Açıklamada, deniz suyu kalitesinin biyolojik ve fizikokimyasal parametreler açısından düzenli olarak izlenmesi gerektiği, çözünmüş oksijen, pH, süspanse katı madde ve H2S gibi temel parametrelerin kritik noktalarda derinlik boyunca sürekli izlenmesi gerektiği belirtildi. Ayrıca, tüm verilerin şeffaf bir şekilde kamuoyu ile paylaşılması gerektiği vurgulandı.
Kirletici kaynakların, yeterince arıtılmamış evsel ve endüstriyel atıksular, taşınan kirleticiler, gemi trafiği, gemi söküm tesisleri, endüstriyel tesisler ve balık çiftlikleri gibi faktörlerin deniz suyu kalitesini olumsuz etkilediği ifade edilirken, Bayraklı sahilindeki balık ölümlerinin bölgede bulunan kirletici kaynaklar ve derelerle taşınan kirleticilerle de ilişkili olabileceği belirtildi.
"Büyükşehir ayrı bir inceleme birimi kurmalı"
İzmir Körfezi’ndeki su kalitesinin iyileştirilmesi için kirletici kaynakların kontrol ve denetiminin yerel ve merkezi idareler tarafından etkin bir şekilde yapılması gerektiği vurgulandı. İklim değişikliğine bağlı sıcaklık artışlarının gelecekte de devam edeceği öngörülerek, benzer sorunların yaşanmaması için gerekli önlemlerin alınması çağrısında bulunuldu.

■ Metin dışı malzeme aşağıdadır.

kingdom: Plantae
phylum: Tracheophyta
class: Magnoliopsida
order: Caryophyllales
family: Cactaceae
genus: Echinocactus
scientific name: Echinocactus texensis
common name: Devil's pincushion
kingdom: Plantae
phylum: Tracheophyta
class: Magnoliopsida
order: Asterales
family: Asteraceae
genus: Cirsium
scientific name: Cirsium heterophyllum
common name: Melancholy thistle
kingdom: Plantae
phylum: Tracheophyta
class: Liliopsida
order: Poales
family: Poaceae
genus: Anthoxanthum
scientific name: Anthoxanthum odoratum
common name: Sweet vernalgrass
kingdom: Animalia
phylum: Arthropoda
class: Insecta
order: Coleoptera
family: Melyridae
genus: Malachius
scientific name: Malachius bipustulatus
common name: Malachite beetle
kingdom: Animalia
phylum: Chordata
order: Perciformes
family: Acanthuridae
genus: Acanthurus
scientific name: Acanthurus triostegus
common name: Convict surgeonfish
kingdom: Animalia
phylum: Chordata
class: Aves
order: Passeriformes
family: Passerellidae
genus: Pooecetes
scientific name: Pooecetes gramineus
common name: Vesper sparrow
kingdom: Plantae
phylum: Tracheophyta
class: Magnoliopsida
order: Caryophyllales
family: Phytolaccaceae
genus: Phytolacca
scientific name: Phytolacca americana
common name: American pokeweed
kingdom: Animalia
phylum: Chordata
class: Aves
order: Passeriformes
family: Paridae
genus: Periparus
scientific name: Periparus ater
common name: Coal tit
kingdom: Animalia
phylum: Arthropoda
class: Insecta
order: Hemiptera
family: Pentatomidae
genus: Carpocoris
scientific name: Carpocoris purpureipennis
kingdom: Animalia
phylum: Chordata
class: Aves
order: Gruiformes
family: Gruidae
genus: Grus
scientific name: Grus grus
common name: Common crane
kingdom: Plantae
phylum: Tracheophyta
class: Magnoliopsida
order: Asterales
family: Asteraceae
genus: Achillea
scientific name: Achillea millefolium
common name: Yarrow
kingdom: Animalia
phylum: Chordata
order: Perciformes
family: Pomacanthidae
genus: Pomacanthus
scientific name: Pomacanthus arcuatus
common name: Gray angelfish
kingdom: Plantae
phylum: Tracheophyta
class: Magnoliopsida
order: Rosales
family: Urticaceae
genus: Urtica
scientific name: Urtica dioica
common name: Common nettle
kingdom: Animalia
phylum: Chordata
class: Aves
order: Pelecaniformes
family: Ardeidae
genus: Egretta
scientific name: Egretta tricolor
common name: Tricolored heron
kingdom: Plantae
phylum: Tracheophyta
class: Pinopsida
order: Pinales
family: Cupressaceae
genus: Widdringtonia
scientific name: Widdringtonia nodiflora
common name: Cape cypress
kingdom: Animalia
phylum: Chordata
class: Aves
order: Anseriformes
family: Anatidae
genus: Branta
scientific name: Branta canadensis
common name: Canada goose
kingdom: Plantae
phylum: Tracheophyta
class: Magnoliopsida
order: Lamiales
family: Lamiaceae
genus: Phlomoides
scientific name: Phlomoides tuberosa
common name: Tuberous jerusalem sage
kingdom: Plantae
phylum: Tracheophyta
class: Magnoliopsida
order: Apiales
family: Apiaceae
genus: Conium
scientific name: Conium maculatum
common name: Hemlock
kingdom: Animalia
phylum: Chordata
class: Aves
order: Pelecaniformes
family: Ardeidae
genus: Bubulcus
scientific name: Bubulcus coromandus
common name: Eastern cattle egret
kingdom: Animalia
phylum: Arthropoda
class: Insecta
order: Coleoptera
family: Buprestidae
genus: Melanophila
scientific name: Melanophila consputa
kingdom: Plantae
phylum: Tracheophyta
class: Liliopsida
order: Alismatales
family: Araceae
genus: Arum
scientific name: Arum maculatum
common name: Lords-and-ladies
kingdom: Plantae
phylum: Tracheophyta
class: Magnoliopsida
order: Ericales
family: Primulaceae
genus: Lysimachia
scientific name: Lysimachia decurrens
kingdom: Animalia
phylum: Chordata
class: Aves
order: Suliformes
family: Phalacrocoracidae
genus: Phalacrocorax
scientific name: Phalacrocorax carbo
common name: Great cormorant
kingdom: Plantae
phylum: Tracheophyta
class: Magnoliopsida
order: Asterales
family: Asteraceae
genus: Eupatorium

Çevre mühendisleri, deniz suyu kalitesinin sürekli izlenmesi ve üniversitelerle iş birliği içinde iklim değişikliği etkisi altında körfezdeki kirlilik göstergesi deniz canlılarının takip edilmesi gerektiğini belirtti. İzmir Büyükşehir Belediyesi’nin ayrı bir birim sorumluluğunda bu çalışmaları yürütmesi gerektiğinin altı çizildi.